8/26/2013

Does This Make Me a Helicopter Parent?

The other day I took the kids to the lake, mainly because it was finally warm enough to do so. When we go to the lake, or a playground, we have an unspoken rule that if a sibling is playing with friends, the other siblings can join.  This is especially true if one sibling runs into friends and the others don't.

I hate it when kids exclude each other. When I was teaching, the fastest way to tick me off was to exclude other kids from games or conversations. I don't mean that I expect all kids to be best friends or that I think every kid in the class has to be invited to every birthday party. But, if you're playing in a public area? Everyone plays.

My personal parenting philosophy.

So. On this day, Lovebug ran into one of his friends. The friend was going to the playground adjacent to the lake and I let all the kids go there. When I (finally) got there, everything seemed fine. I did not see the parent Lovebug's friend was with (who was not his own), but that's not all that rare at playground. A lot of parents just stay on the beach while the kids play. 

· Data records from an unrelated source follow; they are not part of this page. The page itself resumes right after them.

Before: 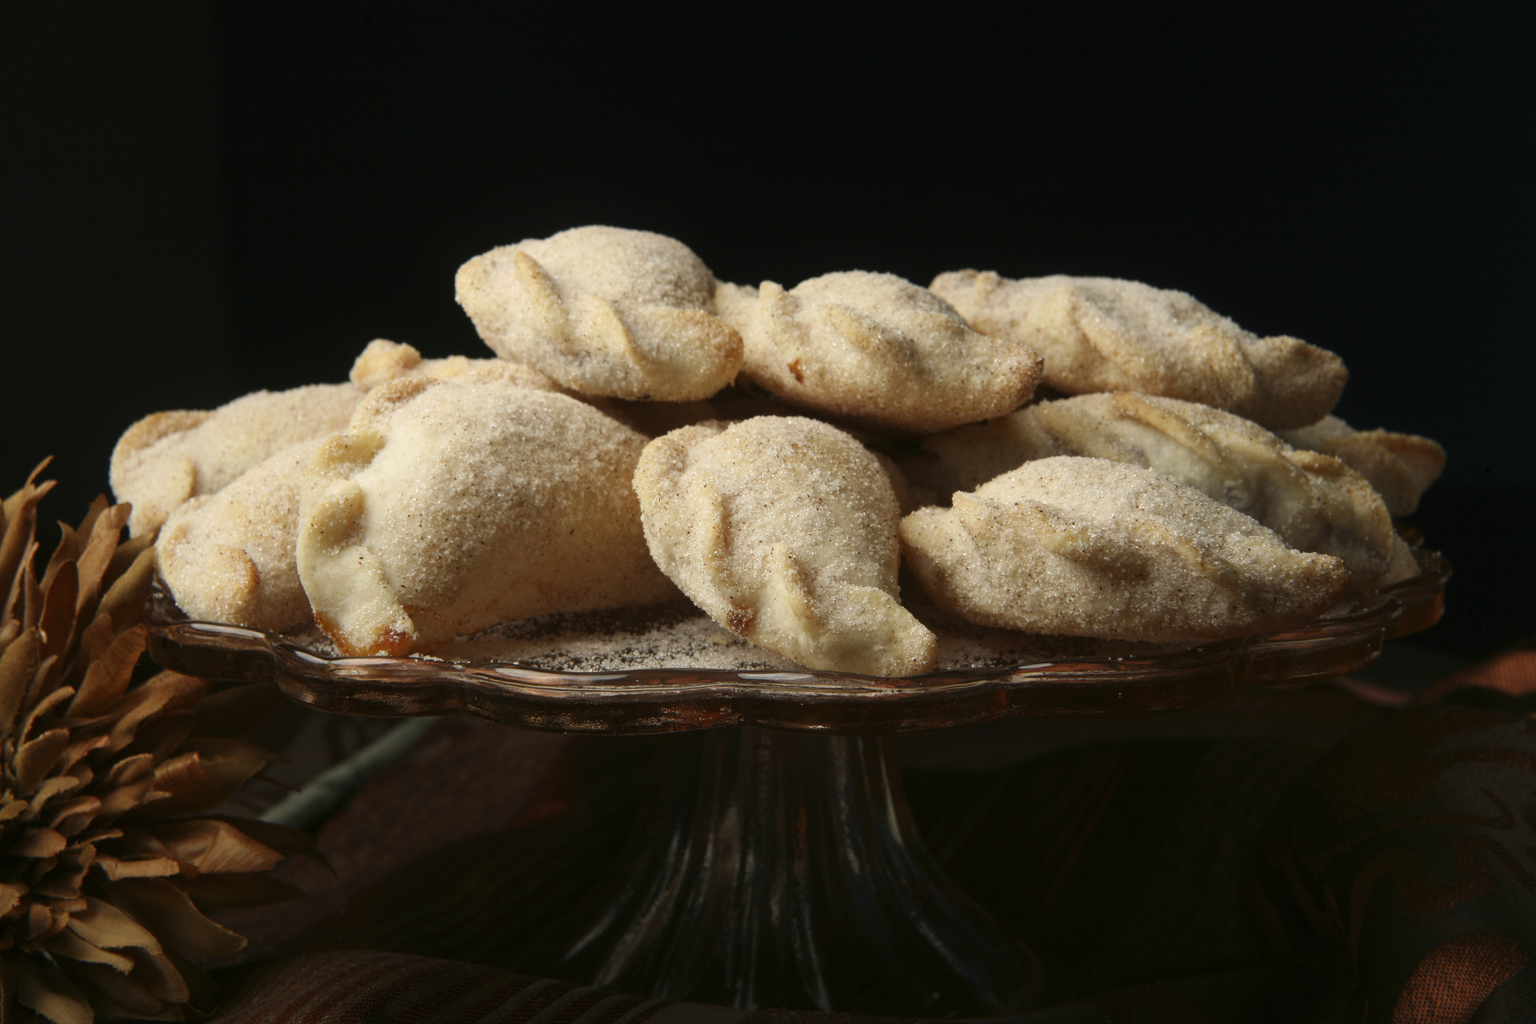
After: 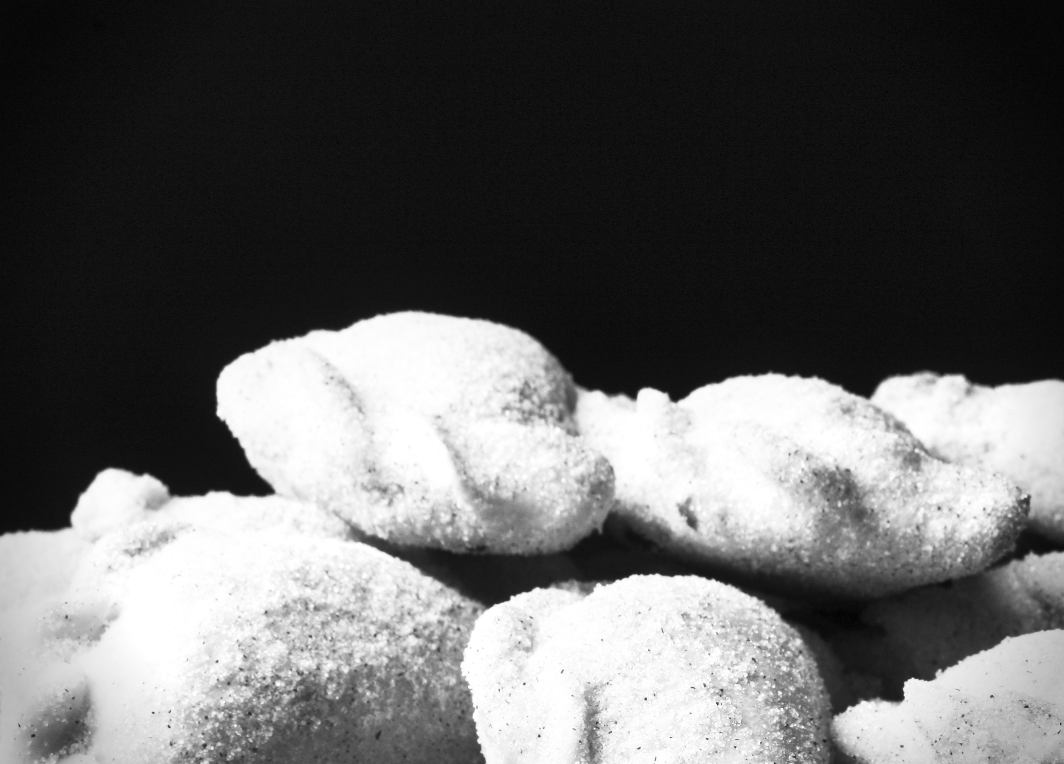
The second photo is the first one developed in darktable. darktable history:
contrast brightness saturation: contrast 0.524, brightness 0.458, saturation -0.999
exposure: black level correction 0, compensate exposure bias true, compensate highlight preservation false
crop: left 19.419%, right 30.416%, bottom 45.986%
vignetting: fall-off start 87.86%, fall-off radius 24.79%
shadows and highlights: shadows 36.75, highlights -26.78, soften with gaussian
local contrast: mode bilateral grid, contrast 21, coarseness 49, detail 149%, midtone range 0.2
color calibration: illuminant as shot in camera, x 0.37, y 0.382, temperature 4313.51 K
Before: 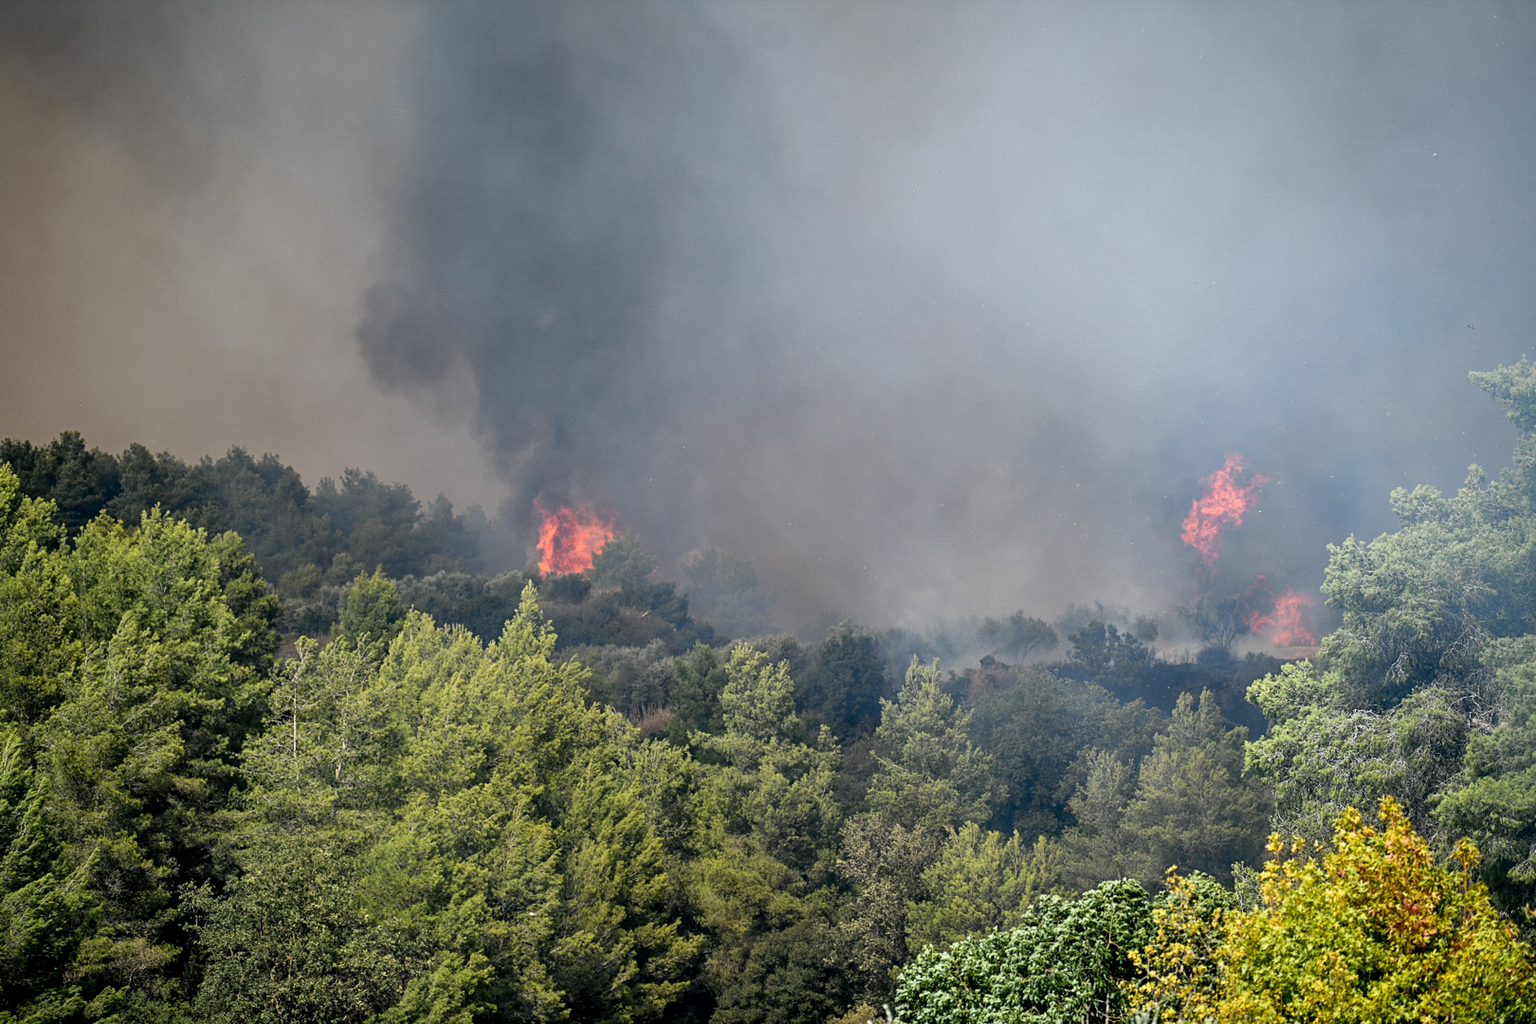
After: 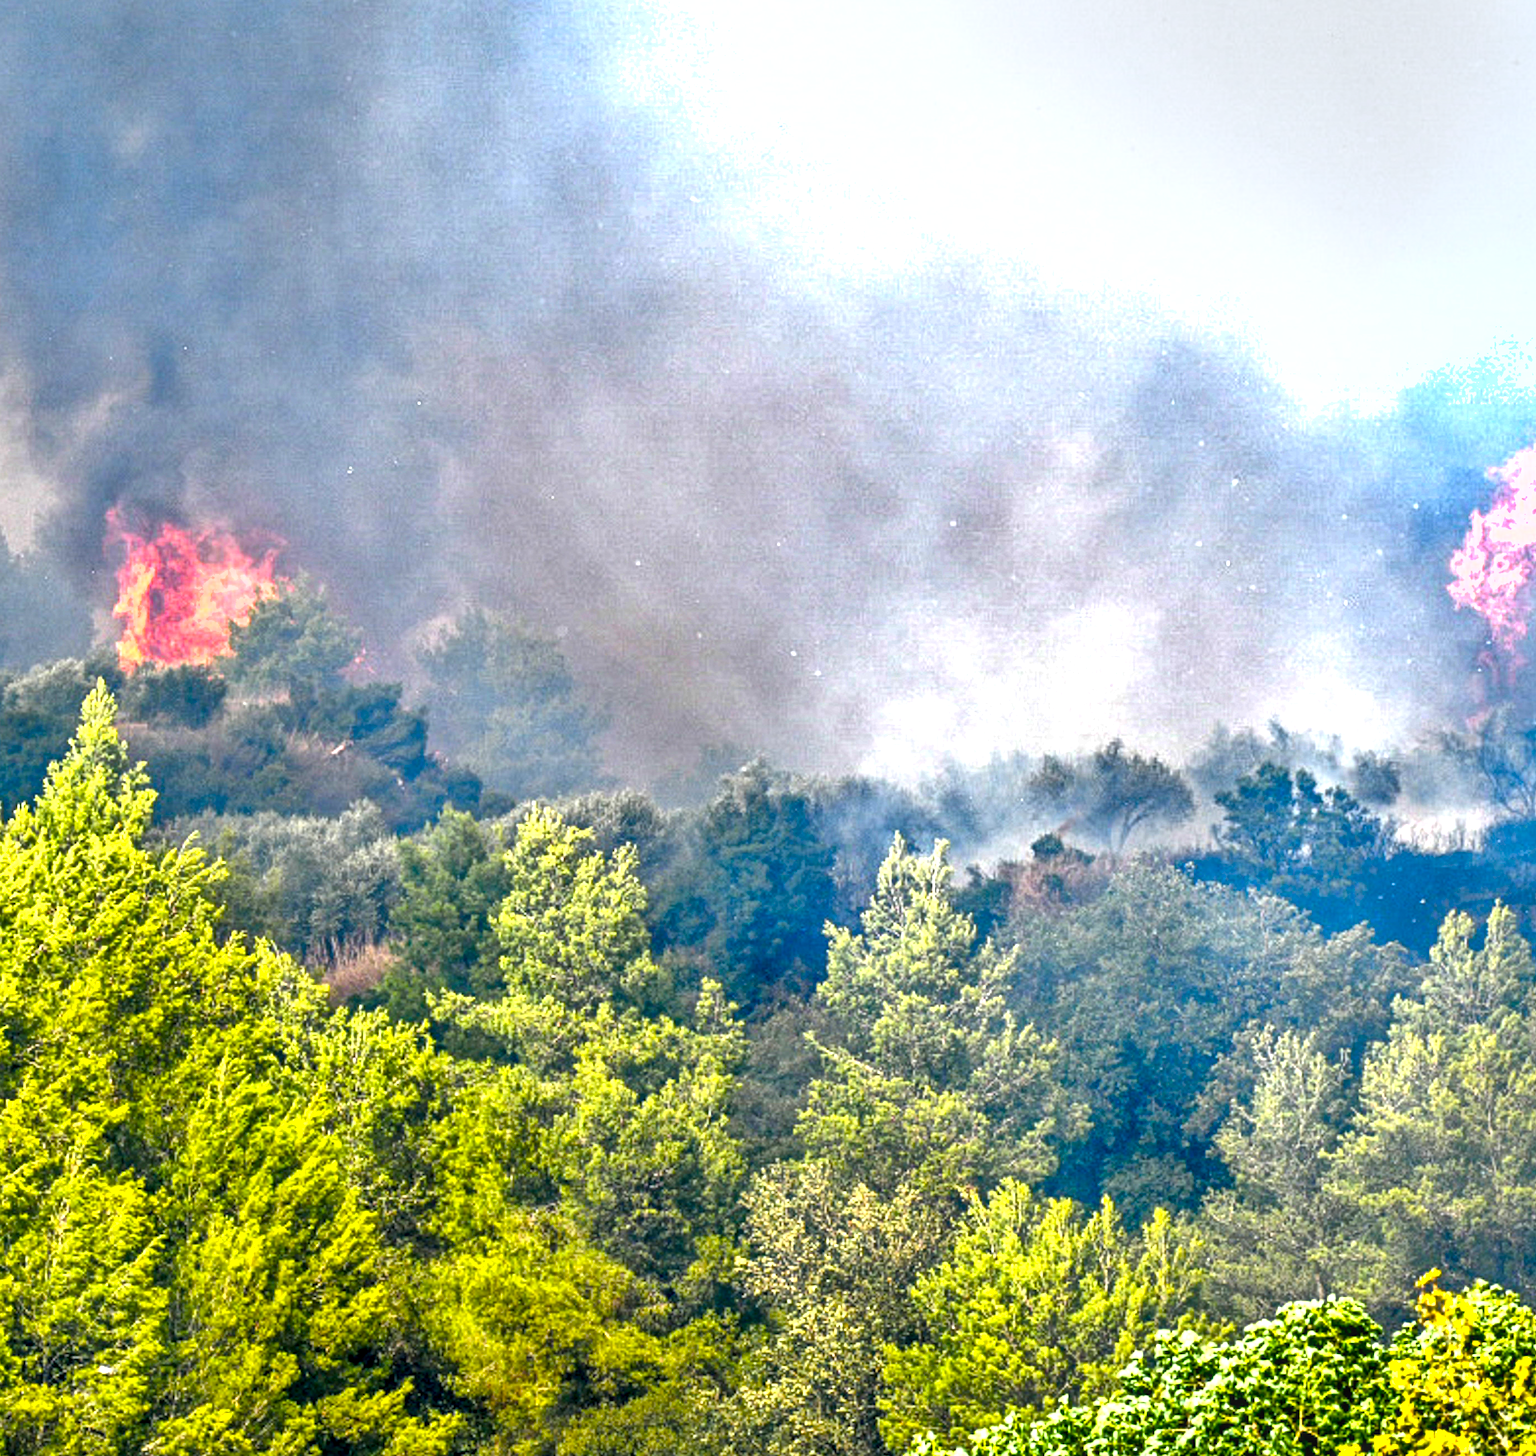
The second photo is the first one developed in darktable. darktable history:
exposure: black level correction 0, exposure 1.1 EV, compensate exposure bias true, compensate highlight preservation false
crop: left 31.379%, top 24.658%, right 20.326%, bottom 6.628%
local contrast: on, module defaults
color balance rgb: linear chroma grading › shadows 10%, linear chroma grading › highlights 10%, linear chroma grading › global chroma 15%, linear chroma grading › mid-tones 15%, perceptual saturation grading › global saturation 40%, perceptual saturation grading › highlights -25%, perceptual saturation grading › mid-tones 35%, perceptual saturation grading › shadows 35%, perceptual brilliance grading › global brilliance 11.29%, global vibrance 11.29%
shadows and highlights: shadows 60, highlights -60.23, soften with gaussian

Anyway, at one point I notice that Ironflower isn't with the other kids. She's off by herself and she looks sad. She says that Lovebug's friend has forbidden her to play because she's a girl. I tell her to just go play with them anyway. A few minutes later, she's off alone again, fighting back tears. The friend said he wouldn't play if she did, and she wanted to let her brothers play because they were having fun. 

I march over to the boys and start speaking to Lovebug. Ironflower jumps in and states that Lovebug stood up for her and Lovebug reassures me that he wants her to play. As I'm praising him for that, the friend states again, "No girls can play." 

I say, "We don't play that way. We let everyone play." 

And the kid looks at me and says, "Well, if she plays I won't play." Lovebug starts trying to cajole him into playing, basically begging him to play together. And the kid keeps repeating his stance. You have to admire his conviction, if nothing else. 

Poor Lovebug is in the middle, poor Ironflower feels awful and I decide it's time to leave. I tell Lovebug that we were only sticking around so that he could play with his friend (which is true - I love it when they run into friends at the lake or playground, it's so much easier than trying to organize play dates, plus, I don't have to clean my house) and since his friend won't include everyone, we're going to leave. And so we did. 

On the way to the car, Lovebug asked me if he could still have a play date with this kid. I explained that the kid's behavior had made me really unhappy and I just wasn't sure that a play date was a good idea. I don't know if he's a sexist little jerk at heart or whether he was just acting up because his mom wasn't there. Either way, it doesn't bode well for a play date. 

Hot Guy thinks I might have been a tad over-protective in this situation. What do you all think? What would you have done? Should I say anything to his mom?  I would want to know if my kid was acting that way. But I don't look forward to that conversation, either. 

Tell me what to do, great interwebz oracles. 

4 comments:

lizardbreath said...

omg - i had a "helicopter parent" doubt moment over the weekend i was thinking about asking about.

we were at a bday party, loads of kids around, and i see an 18 mo-old kid putting a bracelet with little beads in his mouth, not just chewing but stretching the elastic to the point i was concerned. so i said "oh, hunny, let's not put that in your mouth." and he took it out and i was all "good, there you go..." and his dad pipes up and says "i'm his dad, it's ok" and i was all "oh, i just saw little beads going into his mouth and thought that might not be safe." and the guy goes, "well i'm his dad and i'm standing right here," all snotty like.

am i a helicopter parent for thinking that shouldn't be ok? should i not have tried to make sure somebody else's kid didn't choke on a bracelet?

Tracie Nall said...

I don't think that was too helicopter parent-y of you. You have a rule: all kids play. And this kid wasn't following the rule.

Ironflower was clearly hurt (although she was INCREDIBLY sweet to want her brother to still have fun). It was good that Lovebug stood up for her immediately, but sometimes standing up isn't enough, and you have to walk away. This was one of those times.

I think, if you wanted, you could talk to the mom about setting up a playdate, but mention to her that there was an issue about Ironflower playing at the park, and you have an all kids play rule. This way she can either tell you that is stupid (and then you know a playdate isn't a good idea), or she can agree with you, and be responsible for teaching her son not to be a jerk (which is hopefully what will happen).

triplezmom said...

@lizardbreath - I don't think that was helicopter at all. That was responsible!

@Tracie - I suppose that would be the grown up thing to do - thank you for the good advice.

Leslie said...

I would have done the same thing. I like the "everybody plays" rule, too.